December 18, 2017
Pizza is a delivery food that doesn’t taste as good delivered, when it’s room temperature and soggy.
In Mountain View, Calif., a couple of miles down the road from Google, there’s a new pizza shop. Only instead of a dozen blue-collar workers pouring marinara sauce, Zume Pizza has – you guessed it! – robots and algorithms running the show.
Their job is to solve a familiar problem: It’s game night. You order pizza for you and your buddies. It arrives later than you’d hoped, aaaand it’s cold.
“Pizza is not meant to sit in a cardboard box, ever,” Zume co-founder Julia Collins says. “The best pizza you ever had came right out of the oven.”

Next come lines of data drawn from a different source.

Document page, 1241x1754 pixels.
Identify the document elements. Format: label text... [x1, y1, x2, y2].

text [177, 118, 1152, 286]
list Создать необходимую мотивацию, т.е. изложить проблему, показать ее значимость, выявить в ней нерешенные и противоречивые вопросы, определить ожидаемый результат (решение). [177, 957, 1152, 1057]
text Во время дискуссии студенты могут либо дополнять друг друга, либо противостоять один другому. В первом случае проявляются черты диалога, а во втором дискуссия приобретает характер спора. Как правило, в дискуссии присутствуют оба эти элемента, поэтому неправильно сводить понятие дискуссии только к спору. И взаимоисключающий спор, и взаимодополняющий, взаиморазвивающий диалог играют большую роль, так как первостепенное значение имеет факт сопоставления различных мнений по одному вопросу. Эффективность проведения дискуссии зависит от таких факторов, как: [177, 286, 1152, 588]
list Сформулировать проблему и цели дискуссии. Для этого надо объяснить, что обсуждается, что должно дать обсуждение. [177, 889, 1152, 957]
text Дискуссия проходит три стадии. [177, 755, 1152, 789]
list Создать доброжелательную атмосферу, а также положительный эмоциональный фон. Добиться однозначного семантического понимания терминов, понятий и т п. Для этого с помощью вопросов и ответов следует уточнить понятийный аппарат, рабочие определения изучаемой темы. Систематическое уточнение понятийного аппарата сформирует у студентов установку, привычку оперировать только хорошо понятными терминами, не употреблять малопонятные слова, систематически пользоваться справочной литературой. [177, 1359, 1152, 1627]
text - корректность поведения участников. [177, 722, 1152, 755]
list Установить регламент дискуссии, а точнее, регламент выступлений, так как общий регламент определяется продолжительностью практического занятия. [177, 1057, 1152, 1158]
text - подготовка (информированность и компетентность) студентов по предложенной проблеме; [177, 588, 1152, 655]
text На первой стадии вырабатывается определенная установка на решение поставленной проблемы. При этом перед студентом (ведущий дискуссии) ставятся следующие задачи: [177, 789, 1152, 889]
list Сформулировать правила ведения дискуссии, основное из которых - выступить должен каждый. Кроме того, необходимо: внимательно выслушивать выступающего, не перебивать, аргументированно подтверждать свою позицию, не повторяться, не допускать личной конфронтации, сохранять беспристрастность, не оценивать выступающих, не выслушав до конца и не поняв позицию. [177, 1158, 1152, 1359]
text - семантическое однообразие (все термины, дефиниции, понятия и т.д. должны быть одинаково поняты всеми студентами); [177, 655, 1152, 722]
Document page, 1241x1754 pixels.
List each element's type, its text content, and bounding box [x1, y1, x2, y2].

This is the great paradox: Pizza is a delivery food that doesn’t taste as good delivered, when it’s room temperature and soggy.
Collins and I are standing inside Zume’s solution: a delivery truck which looks standard – like something from FedEx or UPS – only it has 56 mini-ovens. They’re neatly stacked into two racks on wheels.
Here’s how it works. A customer places an order on the app. Inside the Zume factory, a team of mostly robots assemble the 14-inch pies, which get loaded par-baked – or partially baked – each into its own oven.
Whether the truck has five pies or 56, it needs just one human worker — to drive, slice and deliver to your doorstep.
“She doesn’t have to think about when to turn the ovens on, whether to turn the ovens off,” Collins says. “She doesn’t have to think about what route to take or [whom] to go to first. All of that is driven off of our algorithm.”
Four minutes before the truck is scheduled to arrive at a doorstep, the algorithm starts the oven (or ovens) to finish cooking that order. Each pie is then ejected into a special pizza pod, which is not cardboard. It’s a sugarcane fiber, kind of like high-performance Gore-Tex, only for pizza. “We’re hacking every part of the process,” she says.
The driver then parks, cuts the pies with a special blade and delivers it piping hot.
Pizza is a $38 billion industry in the U.S., according to the research firm CHD Expert, and many companies are trying to disrupt it. Another startup is making a delivery box that doubles as a pipe, for weed lovers everywhere. Domino’s Pizza has equipped cars with ovens, to keep pies warm, and now the company is experimenting with a self-driving car (in New Zealand).
Zume is tackling the supply-demand mismatch. When you call a mom and pop store and they say “we’re backed up — it’ll take an hour,” you hang up and they lose your business. Because Zume is run mostly by robots, it doesn’t have that problem. Off-peak or during crazy, crazy peak times, those bots are there.
“No other pizza operator can actually dynamically adjust their delivery fleet to accommodate that level of demand,” Collins says.
As of this week, Zume is beginning to use its patented trucks to deliver to real customers in Mountain View. County regulators in Santa Clara gave the OK after the startup explained why it didn’t need three sinks and a service window (like other food trucks have).
The money Zume makes and saves through automation, it spends, Collins says, on locally sourced ingredients.
The menu changes seasonally. One pie has poblano peppers and crimini mushrooms. Another is chicken enchilada-style.
Collins goes through a dozen or so options and then she surprises me, by assuming what I want. Correctly.
“Let’s order your sweet corn pizza,” she says.
I point out that I didn’t tell her I wanted that, to which she laughs: “Well, I can’t give myself too much credit. I think your eyes did widen” as she had read off the different menu options to me.
The sweet corn is so sweet, and enhanced by the lime zest. While I don’t love the crust – it’s fine, but not Brooklyn-brick-oven fine – I seem to be inhaling: three slices in five minutes.